Professor Peter Sewell

FRS

Peter Sewell is a Professor of Computer Science and a ERC Advanced Grant holder at the University of Cambridge Computer Laboratory.

Peter Sewell

Peter held an EPSRC Leadership Fellowship from 2010-2014 and a Royal Society University Research Fellowship from 1999-2007. He took his PhD in Edinburgh in 1995, supervised by Robin Milner, before which he studied Natural Sciences and Engineering in Cambridge and has an MSc in Computation from Oxford. He was Director of Studies in Computer Science for Wolfson from 1998-2008.

His research aims to build rigorous foundations for the engineering of real-world computer systems, to make them better-understood, more robust, and more secure. He and his colleagues have recently focussed on the relaxed-memory concurrency models of multiprocessors and concurrent languages (x86, ARM, IBM Power, and C/C++11), on verified compilation of concurrency (CompCertTSO and the concurrency compilation schemes from C/C++11 to x86, Power, and ARM), and on tools for applied semantics. He previously worked on various topics in programming languages, network protocols, security, and concurrency theory.

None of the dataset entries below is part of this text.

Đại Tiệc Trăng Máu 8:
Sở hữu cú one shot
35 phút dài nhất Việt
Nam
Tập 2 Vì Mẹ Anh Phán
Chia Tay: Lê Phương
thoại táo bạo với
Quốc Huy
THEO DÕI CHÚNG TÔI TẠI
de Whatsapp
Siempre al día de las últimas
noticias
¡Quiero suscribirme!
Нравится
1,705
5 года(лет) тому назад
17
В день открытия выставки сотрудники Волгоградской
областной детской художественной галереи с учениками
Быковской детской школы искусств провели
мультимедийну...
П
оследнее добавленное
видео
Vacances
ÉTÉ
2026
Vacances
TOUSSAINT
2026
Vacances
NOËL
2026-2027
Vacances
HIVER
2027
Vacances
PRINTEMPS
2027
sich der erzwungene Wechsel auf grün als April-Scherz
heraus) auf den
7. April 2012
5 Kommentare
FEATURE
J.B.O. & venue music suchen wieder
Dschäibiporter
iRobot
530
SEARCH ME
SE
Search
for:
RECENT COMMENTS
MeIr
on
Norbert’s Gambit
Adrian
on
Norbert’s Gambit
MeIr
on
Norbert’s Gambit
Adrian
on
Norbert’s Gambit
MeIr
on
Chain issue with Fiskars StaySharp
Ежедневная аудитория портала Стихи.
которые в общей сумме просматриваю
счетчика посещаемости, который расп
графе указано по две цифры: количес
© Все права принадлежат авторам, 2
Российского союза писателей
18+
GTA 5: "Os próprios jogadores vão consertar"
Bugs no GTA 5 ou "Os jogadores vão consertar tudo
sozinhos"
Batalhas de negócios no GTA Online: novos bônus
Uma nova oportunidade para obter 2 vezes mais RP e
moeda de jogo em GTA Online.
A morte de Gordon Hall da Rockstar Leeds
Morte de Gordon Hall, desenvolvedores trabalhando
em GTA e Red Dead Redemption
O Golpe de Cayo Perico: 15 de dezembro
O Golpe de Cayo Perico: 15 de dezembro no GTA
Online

Peter was elected a Fellow of the Royal Society in May 2023. 

Research Interests

Peter's research aims to build mathematically rigorous foundations for the engineering of real-world computer systems, to make them better-understood, more robust, and more secure. Recently, he and his colleagues have focussed on the relaxed-memory concurrency models of multiprocessors and concurrent languages (x86, ARM, IBM Power, and C/C++11), on verified compilation of concurrency, and on tools for applied semantics. He previously worked on various topics in programming languages, network protocols, security, and concurrency theory.